After one or two of those sessions, we might try to speed up the recovery jog. Added volume 2000m, added aerobic stimulus, increasing
Maybe by mid February, she can do the workout mentioned above with the recovery jog right at 1 minute. This means she would be averaging 1:40 per lap (6:40 mile pace, which matches up fairly well with her threshold pace). By this point, the workout has become very aerobically challenging.
Currently, her easy run pace is slightly slower than 8 min per mile, so as mentioned earlier in the thread, by the time she got to being able to do the session with only a 1 minute 200m recovery, she would be doing a session that did not allow her to fully recovery from the previous rep.
Where is the point at which the recovery is no longer a recovery but an added training stimulus? I don't know the answer to that question. I do know that most of my kids who had lots of individual success jogged their recoveries, so I'm trying to figure out a way to get back to that.
Jog slowly and focus on form, mindful of all of the sensations and signals the body is sending out. Strengthen the neuronal pathways at the end of the runs. Woo Saaah!
Interestingly, there has been no mention of the psychological benefits. Keep moving the entire workout! When you want to stop, you keep jogging. Good mental preparation for future difficult workouts as well as important races.
North Coach wrote:
Interestingly, there has been no mention of the psychological benefits. Keep moving the entire workout! When you want to stop, you keep jogging. Good mental preparation for future difficult workouts as well as important races.
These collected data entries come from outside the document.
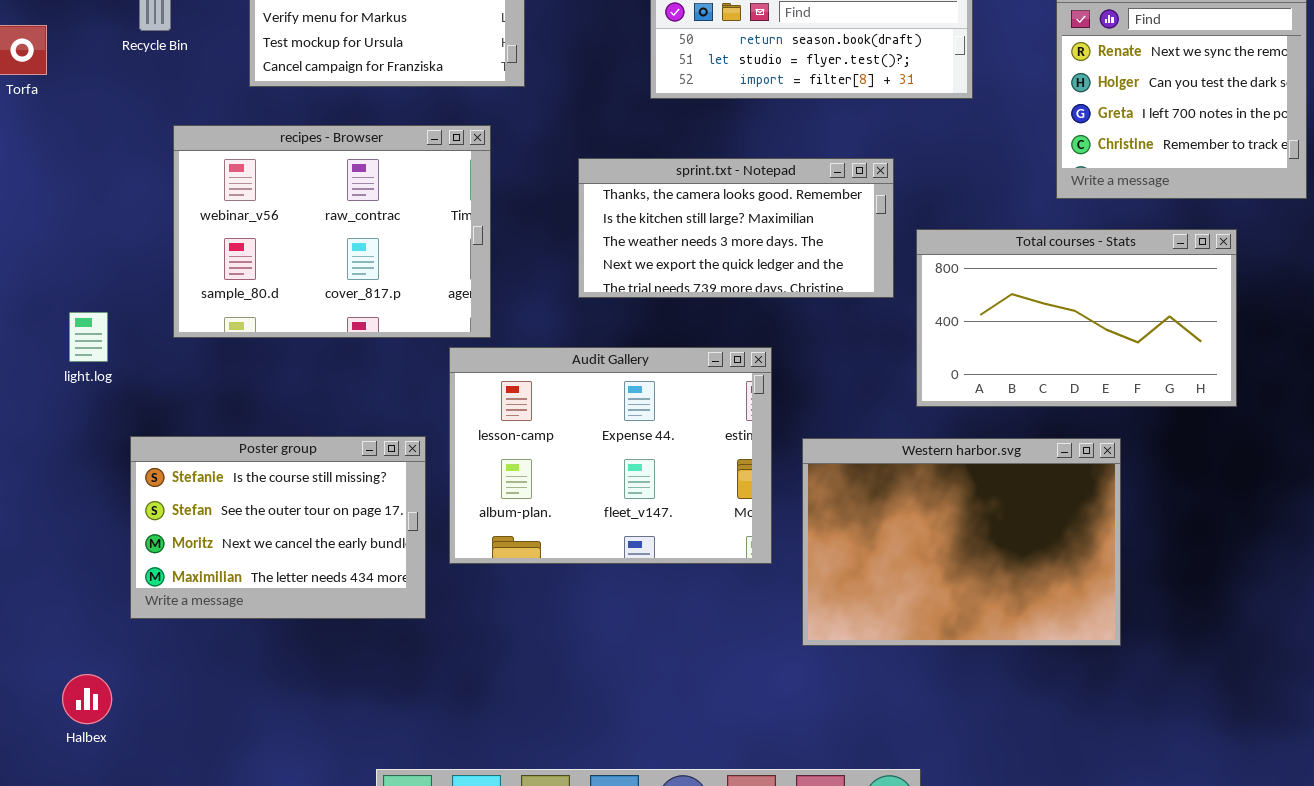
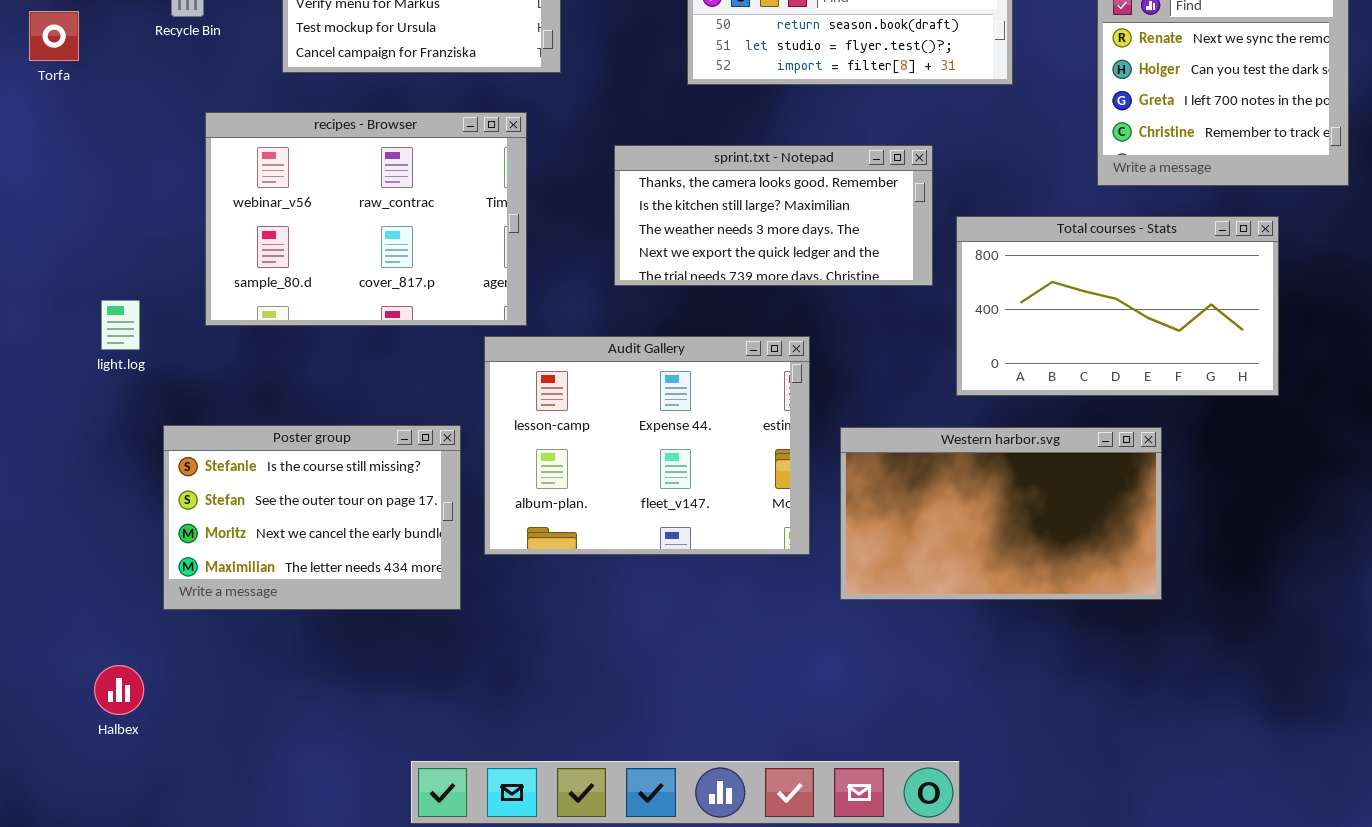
Western harbor.svg: [802,438,1121,646] -> [840,427,1162,600], resized

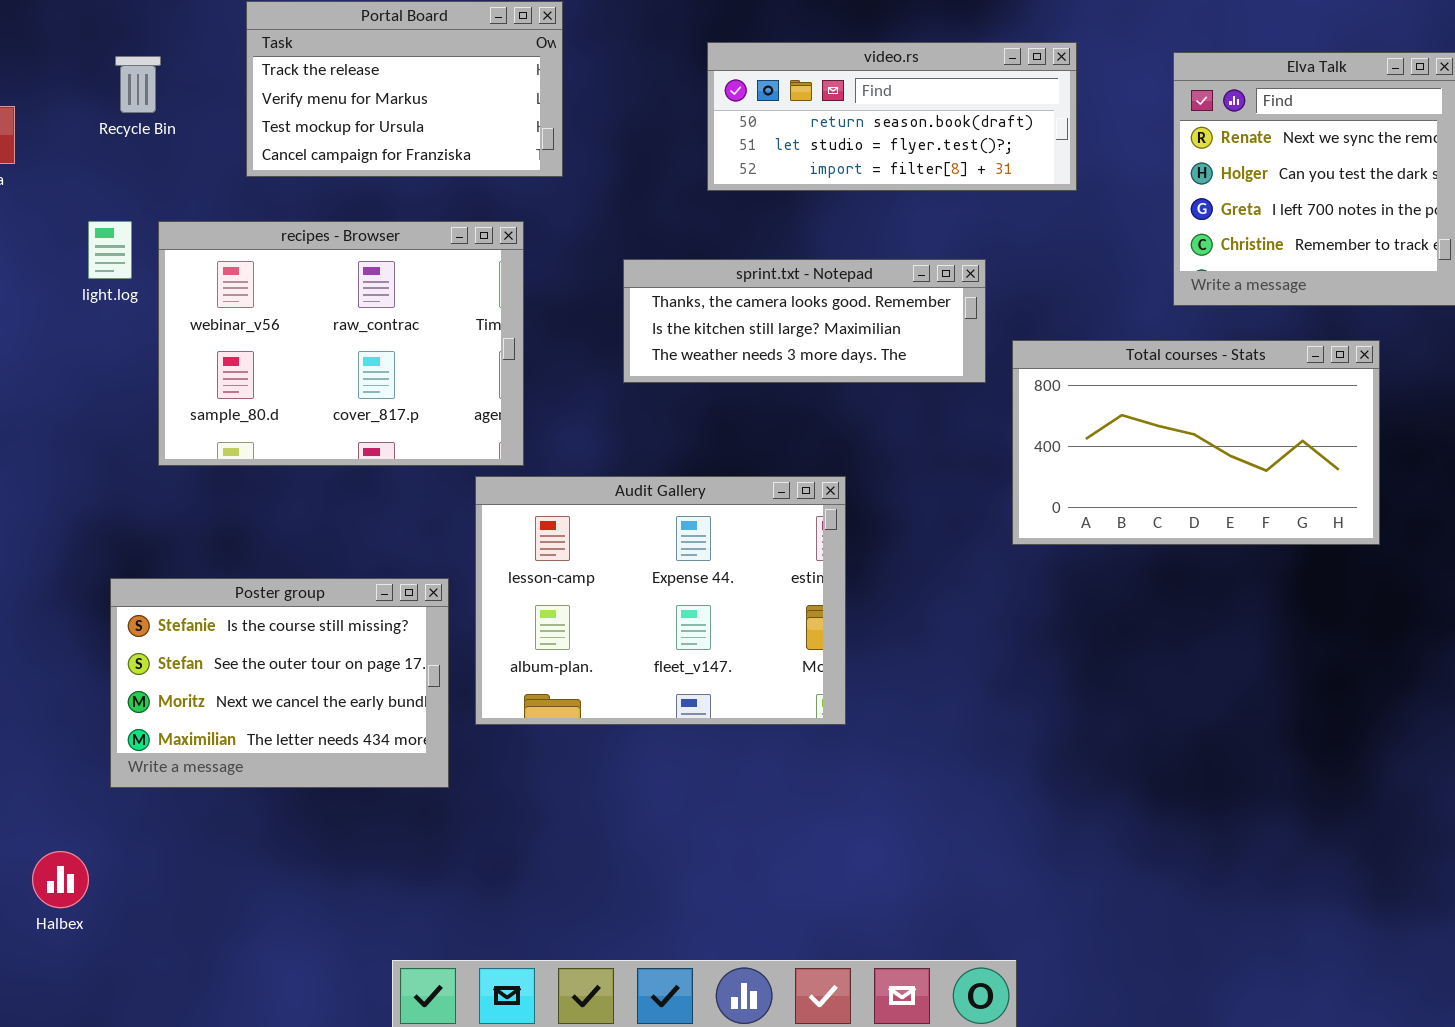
sprint.txt - Notepad: [614,145,933,286] -> [623,259,986,383], resized
light.log: [101,300,140,350] -> [88,221,132,279], moved
Western harbor.svg: [840,427,1162,600] -> none, closed

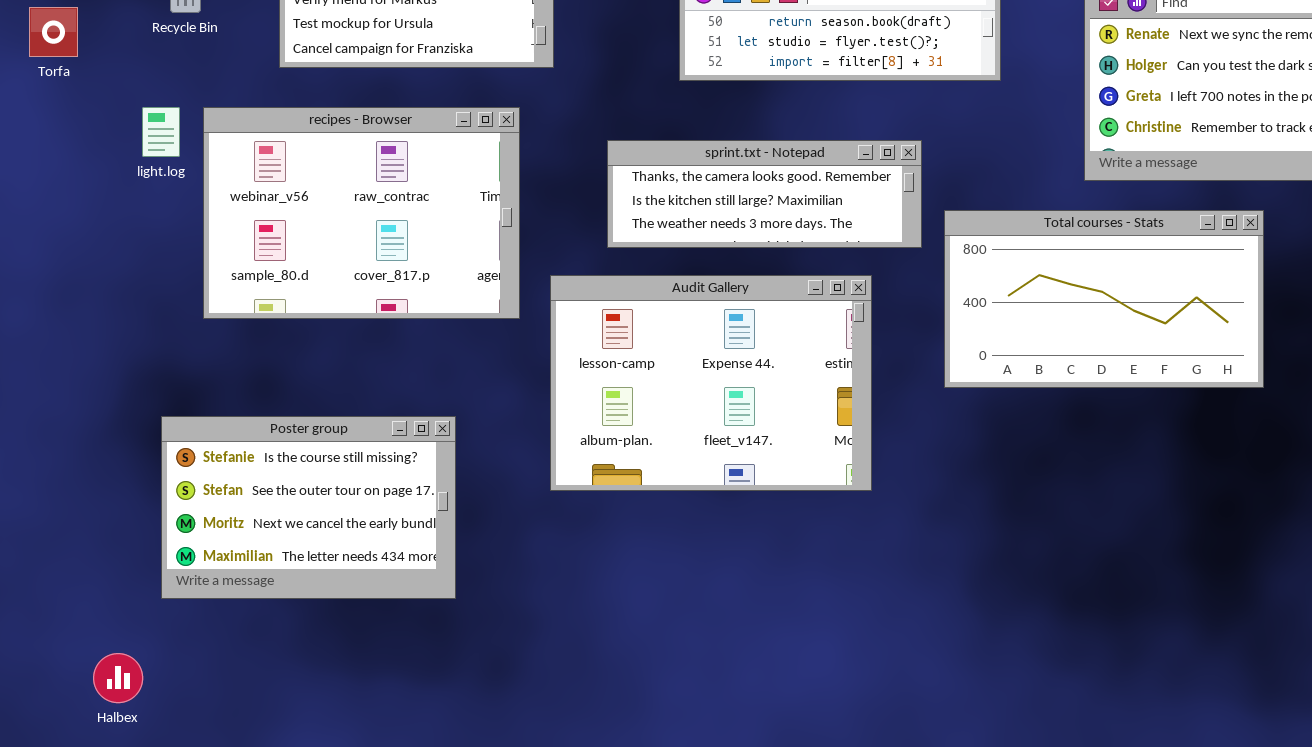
Audit Gallery: [475,476,846,725] -> [550,275,872,491], moved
No, it was mentioned on the last page.
My high school coach always had us walk the recoveries. His logic was that we could run the intervals harder if we tool long rest. We'd actually walk the same distance as the interval. Workouts took a long time.
When I got to college the standard recovery was 1/2 the distance of the work interval. I blew up in numerous workouts before I figured out how to run them. I was so used to having super long recoveries that anything actually near race pace felt really slow. This does not mean that we didn't sometimes make those jog recoveries, reeeeaaaaallllly slow.
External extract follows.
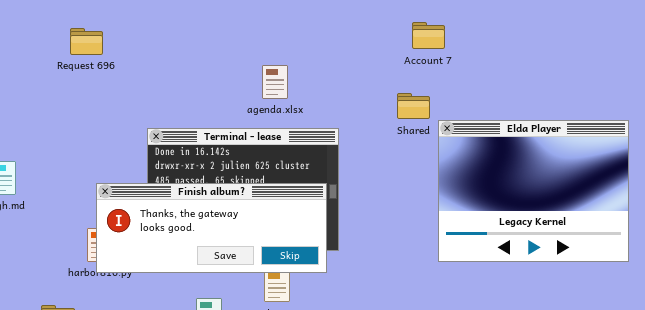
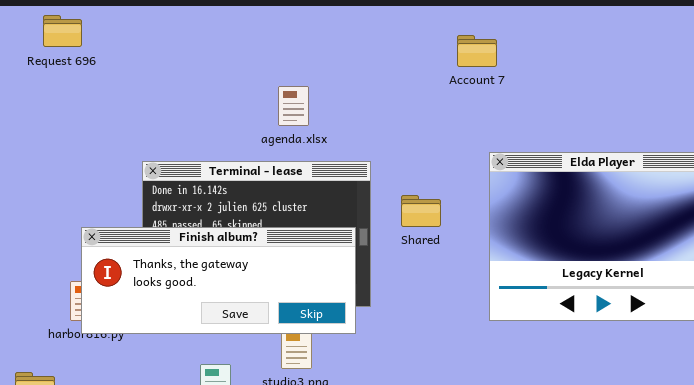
Request 696: [70,28,103,55] -> [43,15,82,47], moved
Shared: [397,93,430,119] -> [401,195,441,227], moved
It did make me feel like much more of a bad ass knowing that I was doing the workout and running the whole time.
I am in my 60s and have been running seriously for almost 50 years.
I find that my muscles feel stiff and range of motion is reduced if I stand around or just walk slowly during the recovery. Thus, it is harder to maintain desired pace at the start (first 100+ meters) of the next repeat if my recovery is not a jog. Stiffness starts to set in any time I stop for 30-60 seconds or more.
This stiffness also occurs on longer group runs at slower paces(8-9 min miles), where we occasionally stop to let even slower people catch up.
I find that jogging during the recovery makes getting going again so much easier. It is almost as though I need to jog to do a mini warmup to transition easier into the next active repeat.
I know this likely does not apply to most younger people doing intervals. It did not apply to me until I hit 60 years old.
If the goal is to maintain desired paces and intensity, do whatever you need to during the recovery phase to achieve that goal.
Smoove wrote:
Let's be honest here: when talking about 1:00 recoveries during a 7 x 1 mile workout, the difference between active and passive rest is marginal and fairly theoretical in any event - whichever route you go.
Might be true. I've never done that standing around thing but I guess 1' is so short it might not be a huge difference. Oh, and I wanted to say to the poster who commented about those "wrong" paces. While Smooves training follows some kind of model, like mine does, like Canova's training does, J.S., basically everyone, it is hard to argue against Smoove. No training model really looks perfect bc training always has to suit YOU. And different people and life situations need different approaches. I saw Smoove ran a 1:11 half as ~45 year old (?) while working full time so Smoove definitely does most things pretty good.